*Makale:*
Elektrikli araçların çevreye etkisini ve maliyetini değerlendirirken, sadece elektrik değil, diğer tüm bileşenlerinin üretimden – ömrünü doldurması ve sonrası işlemlere kadar her aşamanın maliyetleri  ve etkileri dikkate alınmalıdır.  Bataryalar hem maliyeti ve çevreye etkisi en yüksek olan bileşenlerden birisidir. Batarya üretiminde kullanılan lityum kaynakları , tüm dünyanın ihtiyacını karşılayabilecek midir? Ömrünü tamamlayan bataryalar çevreye zarar vermeden nasıl imha edilecek veya değerlendirilecektir? Yeni batarya teknolojileri bulunabilecek mi ve ne zaman ekonomik olarak  üretime geçilebilecektir?

*Alıntılanan satırlar:*
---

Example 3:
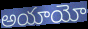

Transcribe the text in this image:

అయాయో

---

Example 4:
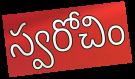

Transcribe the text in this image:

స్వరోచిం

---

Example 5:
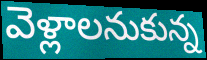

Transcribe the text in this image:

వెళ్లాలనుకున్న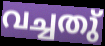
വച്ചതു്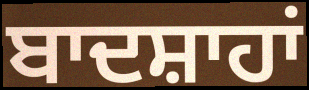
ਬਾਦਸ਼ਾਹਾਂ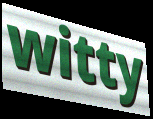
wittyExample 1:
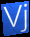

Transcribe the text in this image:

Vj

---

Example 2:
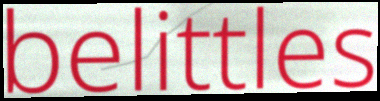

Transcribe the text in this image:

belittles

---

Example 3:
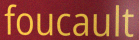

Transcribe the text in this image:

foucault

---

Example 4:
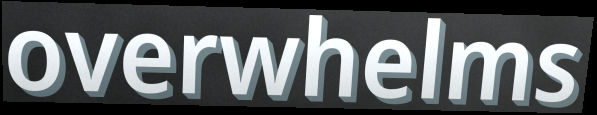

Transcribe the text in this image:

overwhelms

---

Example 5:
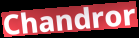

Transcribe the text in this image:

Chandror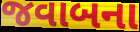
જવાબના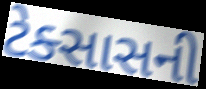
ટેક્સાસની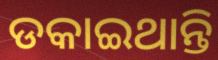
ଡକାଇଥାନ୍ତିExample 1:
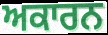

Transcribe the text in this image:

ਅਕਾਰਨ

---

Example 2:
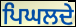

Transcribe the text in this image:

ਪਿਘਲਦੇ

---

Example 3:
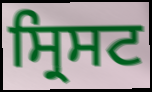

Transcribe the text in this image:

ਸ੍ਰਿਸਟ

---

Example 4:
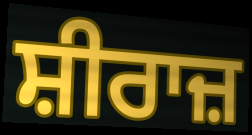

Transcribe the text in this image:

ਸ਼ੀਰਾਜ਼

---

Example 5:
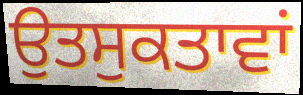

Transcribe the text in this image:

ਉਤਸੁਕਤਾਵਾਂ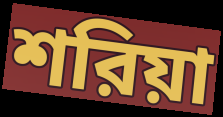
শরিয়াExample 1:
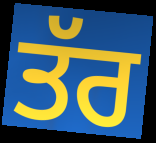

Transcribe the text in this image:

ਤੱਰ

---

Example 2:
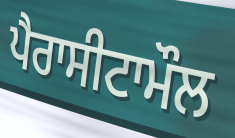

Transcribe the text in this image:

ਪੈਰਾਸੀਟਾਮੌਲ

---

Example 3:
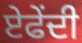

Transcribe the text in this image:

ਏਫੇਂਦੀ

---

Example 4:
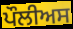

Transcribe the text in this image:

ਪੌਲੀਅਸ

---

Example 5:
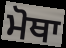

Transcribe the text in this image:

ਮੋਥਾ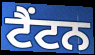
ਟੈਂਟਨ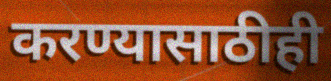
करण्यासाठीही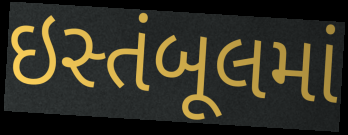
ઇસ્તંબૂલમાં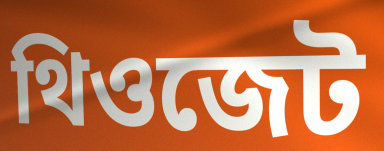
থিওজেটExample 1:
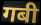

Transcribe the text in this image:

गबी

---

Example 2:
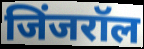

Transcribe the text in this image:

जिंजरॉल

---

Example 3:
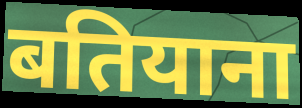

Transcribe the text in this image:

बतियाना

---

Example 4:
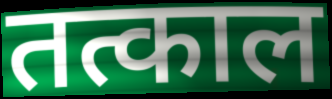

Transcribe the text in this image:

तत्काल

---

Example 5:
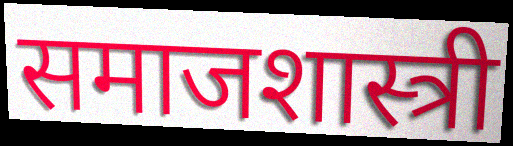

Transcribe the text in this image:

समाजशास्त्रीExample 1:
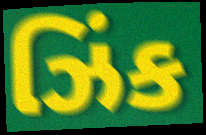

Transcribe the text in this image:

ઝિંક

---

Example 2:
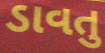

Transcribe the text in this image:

*Görevler:*
1 – Elektrikli araçlar makalesinde "Elektrikli araçların çevreye" ile başlayıp "olarak  üretime geçilebilecektir?" ifadesine kadar süren bölümü hiç değiştirmeden yeniden yazın.
2 – Elektrikli araçlar makalesine göre maliyeti ve çevreye etkisi en yüksek olan bileşenlerden biri hangisidir?

*Çözülmüş alıştırma:*
1 –
Elektrikli araçların çevreye etkisini ve maliyetini değerlendirirken, sadece elektrik değil, diğer tüm bileşenlerinin üretimden – ömrünü doldurması ve sonrası işlemlere kadar her aşamanın maliyetleri  ve etkileri dikkate alınmalıdır.  Bataryalar hem maliyeti ve çevreye etkisi en yüksek olan bileşenlerden birisidir. Batarya üretiminde kullanılan lityum kaynakları , tüm dünyanın ihtiyacını karşılayabilecek midir? Ömrünü tamamlayan bataryalar çevreye zarar vermeden nasıl imha edilecek veya değerlendirilecektir? Yeni batarya teknolojileri bulunabilecek mi ve ne zaman ekonomik olarak  üretime geçilebilecektir?

2 – Bataryalar.